O adolescente de 13 anos que compareceu à festa de formatura das irmãs usando um traje semelhante ao do exército nazista alemão, durante a Segunda Guerra Mundial, falou publicamente pela primeira vez sobre o caso. Diante da forte repercussão negativa nas redes sociais, o garoto divulgou um vídeo nesta terça-feira (13) pedindo desculpas pelo episódio ocorrido na madrugada de sábado (11), em Mossoró (RN).
O vídeo foi publicado em uma página do Instagram com autorização dos pais, que não se pronunciaram oficialmente sobre o ocorrido. Nas imagens que circularam nas redes, o jovem aparece vestindo roupas semelhantes às da Wehrmacht, forças armadas da Alemanha nazista entre 1935 e 1945, além de realizar a saudação nazista “heil Hitler”.
O registro foi feito durante a festa de formatura organizada por alunos da Faculdade de Enfermagem e Medicina Nova Esperança (Facene), que repudiou o ato publicamente.
No vídeo de desculpas, o adolescente reconheceu a gravidade da situação e afirmou que não compreendia o impacto da escolha da fantasia. “Eu peço desculpas a quem se sentiu ofendido, quem se sentiu triste com essa situação”, disse.

Ele contou que adquiriu o traje em uma feira de Fortaleza (CE) e que acreditava se tratar apenas de “mais uma fantasia”. Segundo o garoto, ele costuma se fantasiar de personagens históricos e da cultura pop.
“Sempre gostei muito de me fantasiar de vários personagens históricos, como Napoleão, o próprio Jason ou Capitão América”, afirmou.
Ainda na gravação, o adolescente pediu desculpas à família e admitiu que a motivação para o ato foi a busca por atenção e popularidade nas redes sociais.
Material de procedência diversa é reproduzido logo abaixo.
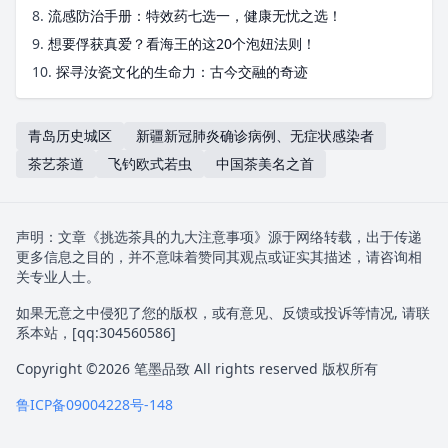
8.
流感防治手册：特效药七选一，健康无忧之选！
9.
想要俘获真爱？看海王的这20个泡妞法则！
10.
探寻汝瓷文化的生命力：古今交融的奇迹
青岛历史城区
新疆新冠肺炎确诊病例、无症状感染者
茶艺茶道
飞钓欧式若虫
中国茶美名之首
声明：文章《挑选茶具的九大注意事项》源于网络转载，出于传递
更多信息之目的，并不意味着赞同其观点或证实其描述，请咨询相
关专业人士。
如果无意之中侵犯了您的版权，或有意见、反馈或投诉等情况, 请联
系本站，[qq:
304560586
]
Copyright ©2026
笔墨品致
All rights reserved 版权所有
鲁ICP备09004228号-148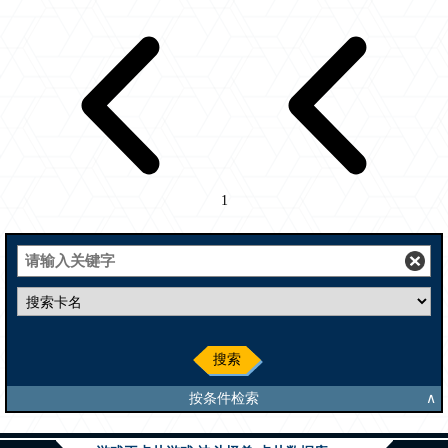
1
搜索
按条件检索
∧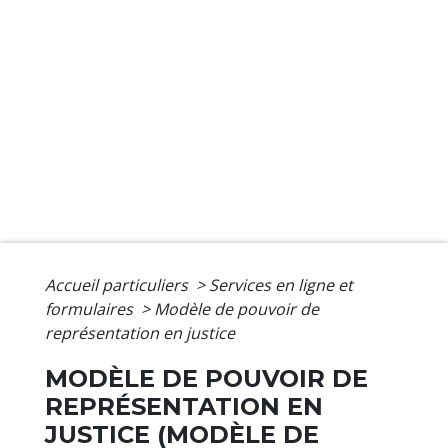
Accueil particuliers
>
Services en ligne et
formulaires
>
Modèle de pouvoir de
représentation en justice
MODÈLE DE POUVOIR DE
REPRÉSENTATION EN
JUSTICE (MODÈLE DE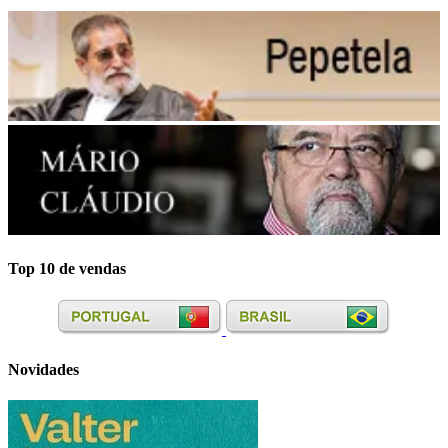
Top 10 de vendas
Novidades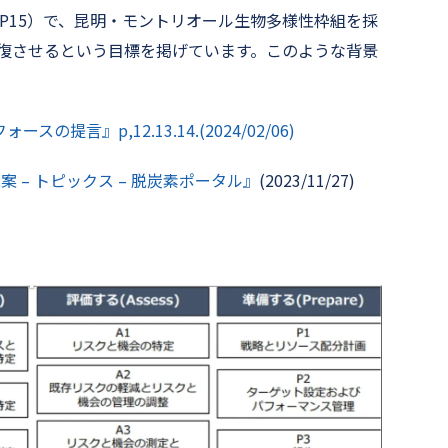
OP15）で、昆明・モントリオール生物多様性枠組を採
回復させるという目標を掲げています。このような背景
提言』p,12.13.14.(2024/02/06)
 – トピックス – 脱炭素ポータル』
(2023/11/27)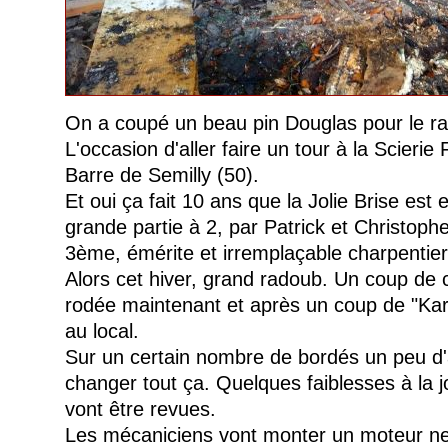
On a coupé un beau pin Douglas pour le ra
L'occasion d'aller faire un tour à la Scieri
Barre de Semilly (50).
Et oui ça fait 10 ans que la Jolie Brise est
grande partie à 2, par Patrick et Christophe
3ème, émérite et irremplaçable charpentier
Alors cet hiver, grand radoub. Un coup de ch
rodée maintenant et après un coup de "Karc
au local.
Sur un certain nombre de bordés un peu d'au
changer tout ça. Quelques faiblesses à la j
vont être revues.
Les mécaniciens vont monter un moteur neu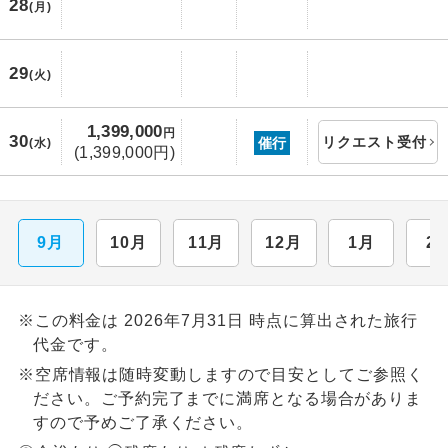
28
(月)
29
(火)
1,399,000
円
30
リクエスト受付
催行
(水)
(1,399,000円)
9月
10月
11月
12月
1月
2
※この料金は 2026年7月31日 時点に算出された旅行
代金です。
※空席情報は随時変動しますので目安としてご参照く
ださい。ご予約完了までに満席となる場合がありま
すので予めご了承ください。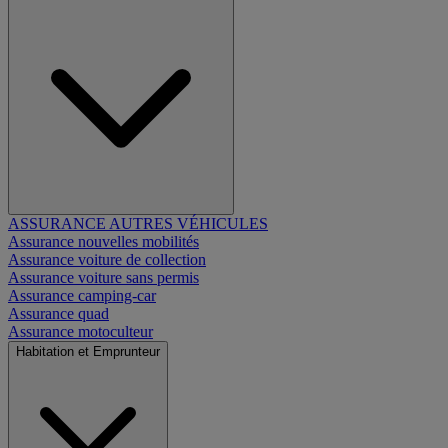
ASSURANCE AUTRES VÉHICULES
Assurance nouvelles mobilités
Assurance voiture de collection
Assurance voiture sans permis
Assurance camping-car
Assurance quad
Assurance motoculteur
Habitation et Emprunteur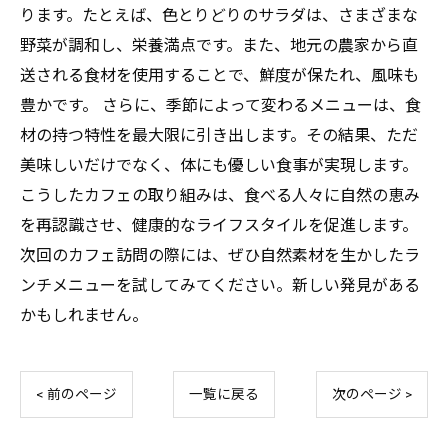
ります。たとえば、色とりどりのサラダは、さまざまな
野菜が調和し、栄養満点です。また、地元の農家から直
送される食材を使用することで、鮮度が保たれ、風味も
豊かです。 さらに、季節によって変わるメニューは、食
材の持つ特性を最大限に引き出します。その結果、ただ
美味しいだけでなく、体にも優しい食事が実現します。
こうしたカフェの取り組みは、食べる人々に自然の恵み
を再認識させ、健康的なライフスタイルを促進します。
次回のカフェ訪問の際には、ぜひ自然素材を生かしたラ
ンチメニューを試してみてください。新しい発見がある
かもしれません。
< 前のページ
一覧に戻る
次のページ >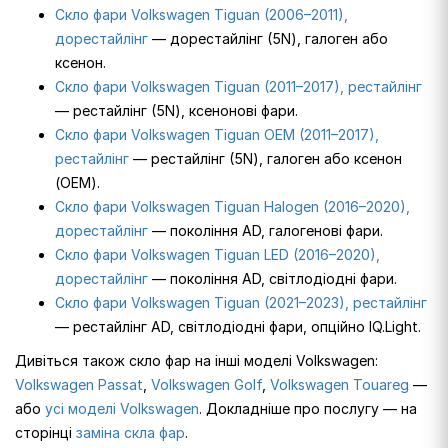
Скло фари Volkswagen Tiguan (2006–2011),
дорестайлінг
— дорестайлінг (5N), галоген або
ксенон.
Скло фари Volkswagen Tiguan (2011–2017), рестайлінг
— рестайлінг (5N), ксенонові фари.
Скло фари Volkswagen Tiguan OEM (2011–2017),
рестайлінг
— рестайлінг (5N), галоген або ксенон
(OEM).
Скло фари Volkswagen Tiguan Halogen (2016–2020),
дорестайлінг
— покоління AD, галогенові фари.
Скло фари Volkswagen Tiguan LED (2016–2020),
дорестайлінг
— покоління AD, світлодіодні фари.
Скло фари Volkswagen Tiguan (2021–2023), рестайлінг
— рестайлінг AD, світлодіодні фари, опційно IQ.Light.
Дивіться також скло фар на інші моделі Volkswagen:
Volkswagen Passat
,
Volkswagen Golf
,
Volkswagen Touareg
—
або
усі моделі Volkswagen
. Докладніше про послугу — на
сторінці
заміна скла фар
.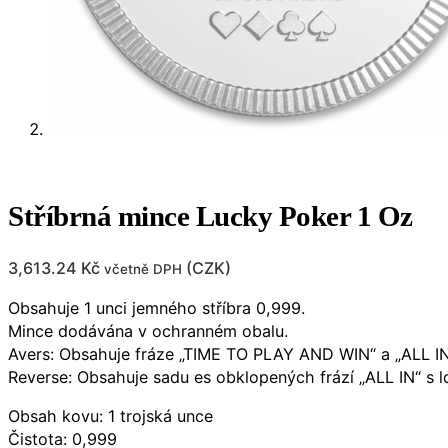
Stříbrná mince Lucky Poker 1 Oz
3,613.24
Kč
(
CZK
)
včetně DPH
Obsahuje 1 unci jemného stříbra 0,999.
Mince dodávána v ochranném obalu.
Avers: Obsahuje fráze „TIME TO PLAY AND WIN“ a „ALL IN“
Reverse: Obsahuje sadu es obklopených frází „ALL IN“ s l
Obsah kovu: 1 trojská unce
Čistota: 0,999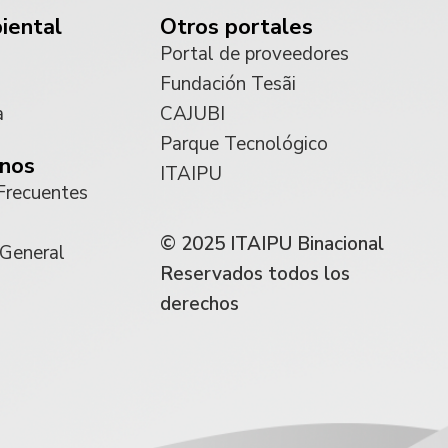
iental
Otros portales
Portal de proveedores
Fundación Tesãi
a
CAJUBI
Parque Tecnológico
nos
ITAIPU
Frecuentes
© 2025 ITAIPU Binacional
 General
Reservados todos los
derechos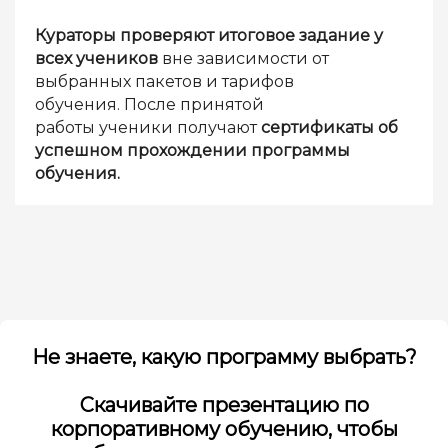
Кураторы проверяют итоговое задание у
всех учеников
вне зависимости от
выбранных пакетов и тарифов
обучения. После принятой
работы ученики получают
сертификаты об
успешном прохождении программы
обучения.
Не знаете, какую программу выбрать?
Скачивайте презентацию по
корпоративному обучению, чтобы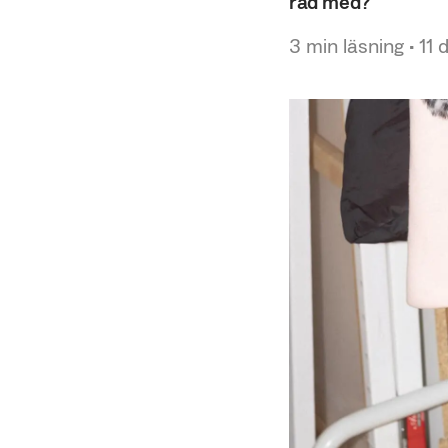
råd med?
3
min läsning
•
11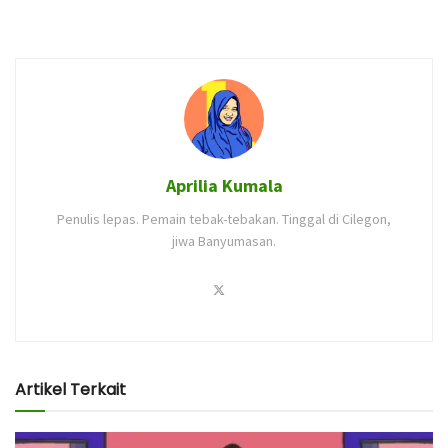
Aprilia Kumala
Penulis lepas. Pemain tebak-tebakan. Tinggal di Cilegon,
jiwa Banyumasan.
Artikel Terkait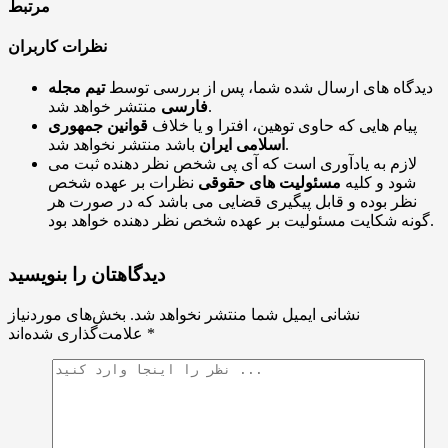
مرتبط
نظرات کاربران
دیدگاه های ارسال شده شما، پس از بررسی توسط
تیم مجله
منتشر خواهد شد.
فارسی
پیام هایی که حاوی توهین، افترا و یا خلاف
قوانین جمهوری
باشد منتشر نخواهد شد.
اسلامی ایران
لازم به یادآوری است که آی پی شخص نظر دهنده ثبت می
شود و کلیه
مسئولیت های حقوقی
نظرات بر عهده شخص
نظر بوده و قابل پیگیری قضایی می باشد که در صورت هر
گونه شکایت مسئولیت بر عهده شخص نظر دهنده خواهد بود.
دیدگاهتان را بنویسید
نشانی ایمیل شما منتشر نخواهد شد.
بخش‌های موردنیاز
*
علامت‌گذاری شده‌اند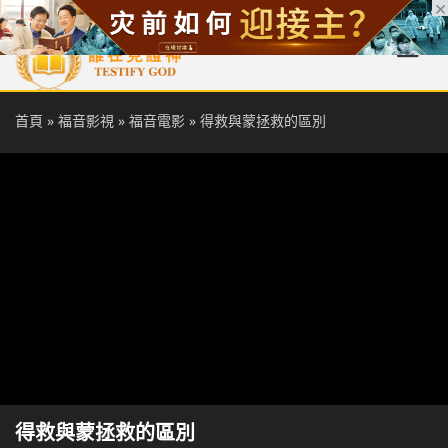
首頁
每日靈糧
天國福音
基督徒見證
信仰解答
聖經
首頁
»
福音影視
»
福音電影
»
得救與蒙拯救的區別
得救與蒙拯救的區別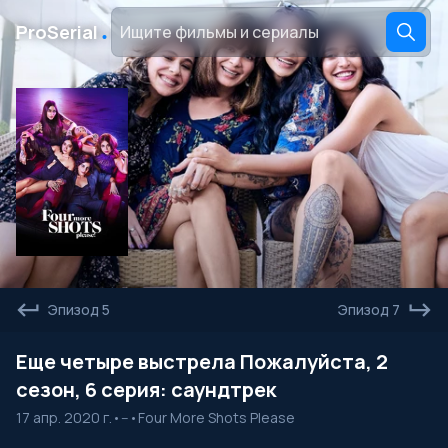
․
ProSerial
Эпизод 5
Эпизод 7
Еще четыре выстрела Пожалуйста, 2
сезон, 6 серия: саундтрек
17 апр. 2020 г.
•
--
•
Four More Shots Please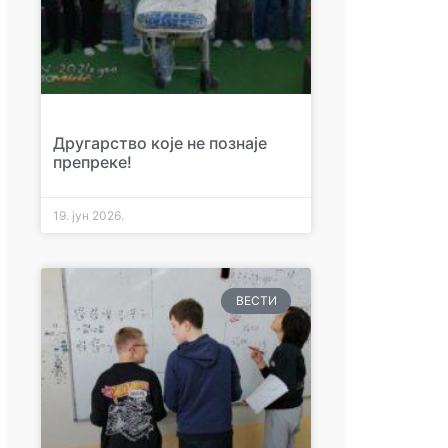
Другарство које не познаје
препреке!
19. јун 2026.
ВЕСТИ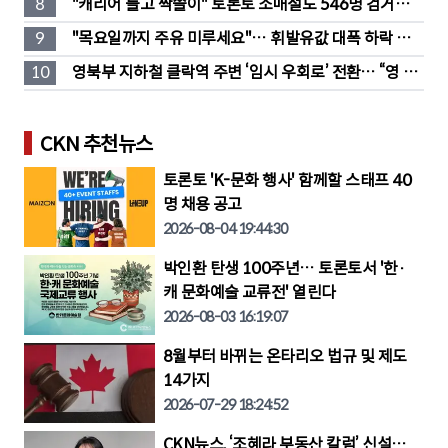
8
"캐리어 들고 싹쓸이" 토론토 소매절도 546명 검거…
훔친 물건 재유통
9
"목요일까지 주유 미루세요"… 휘발유값 대폭 하락 예
고
10
영북부 지하철 클락역 주변 ‘임시 우회로’ 전환… “영 스
트리트 바뀐다”
CKN 추천뉴스
토론토 'K-문화 행사' 함께할 스태프 40
명 채용 공고
2026-08-04 19:44:30
박인환 탄생 100주년… 토론토서 '한·
캐 문화예술 교류전' 열린다
2026-08-03 16:19:07
8월부터 바뀌는 온타리오 법규 및 제도
14가지
2026-07-29 18:24:52
CKN뉴스, ‘조혜라 부동산 칼럼’ 신설…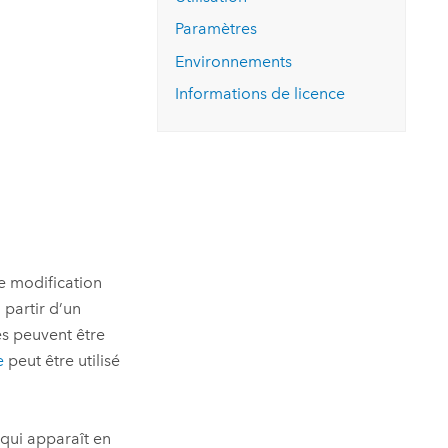
essai gratuit.
Lire le récit
Explorer ce cours
es et
Paramètres
Découvrir ArcGIS Pro
 de
Environnements
Informations de licence
l
e modification
 partir d’un
s peuvent être
e
peut être utilisé
 qui apparaît en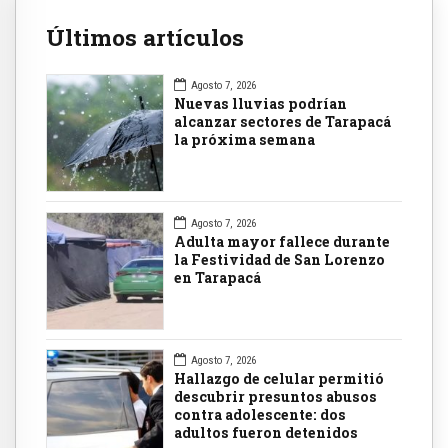
Últimos artículos
Agosto 7, 2026
Nuevas lluvias podrían
alcanzar sectores de Tarapacá
la próxima semana
Agosto 7, 2026
Adulta mayor fallece durante
la Festividad de San Lorenzo
en Tarapacá
Agosto 7, 2026
Hallazgo de celular permitió
descubrir presuntos abusos
contra adolescente: dos
adultos fueron detenidos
“Eu sempre quis ser importante, famoso”, declarou. Em seguida, completou: “Eu peço que me deem outra chance, pois eu estou errado, mas eu não sou um menino assim, eu sou um menino bom”.

Relembre o caso
O episódio aconteceu durante o cerimonial de formatura da Facene, organizado pela empresa Master Produções e Eventos em conjunto com os alunos. De acordo com a organização, o adolescente era convidado das formandas e chegou ao local acompanhado dos pais, após as 23h, vestindo roupas comuns.
Ainda segundo a comissão, ele teria trocado de roupa dentro do evento para fazer registros fotográficos com a família. A vestimenta passou despercebida por cerca de 2 mil pessoas presentes na festa, e os organizadores afirmam que só tomaram conhecimento do caso após a divulgação das imagens nas redes sociais.
Em nota, a presidente da comissão de formatura disse que os estudantes ficaram “estarrecidos” e que, se o fato tivesse sido percebido no momento, o jovem e seus responsáveis teriam sido retirados do local.
Crime previsto em lei
No Brasil, a apologia ao nazismo é crime, conforme prevê a Lei nº 7.716/1989. No entanto, como o envolvido é menor de idade, o episódio é analisado como ato infracional, de acordo com o Estatuto da Criança e do Adolescente (ECA).
Empresa e faculdade se posicionam
A Master Eventos repudiou o ocorrido e reforçou que não tolera qualquer tipo de apologia a ideologias extremistas. “Não compactuamos, não toleramos e não aceitaremos esse tipo de conduta em eventos sob nossa responsabilidade”, afirmou a empresa.
Já a Facene informou que não possui vínculo direto com a organização da festa, por se tratar de um evento privado, mas declarou que irá reforçar orientações para evitar situações semelhantes.
“Tal manifestação é repugnante, afronta os valores democráticos, a dignidade humana e a memória das vítimas do nazismo”, destacou a instituição.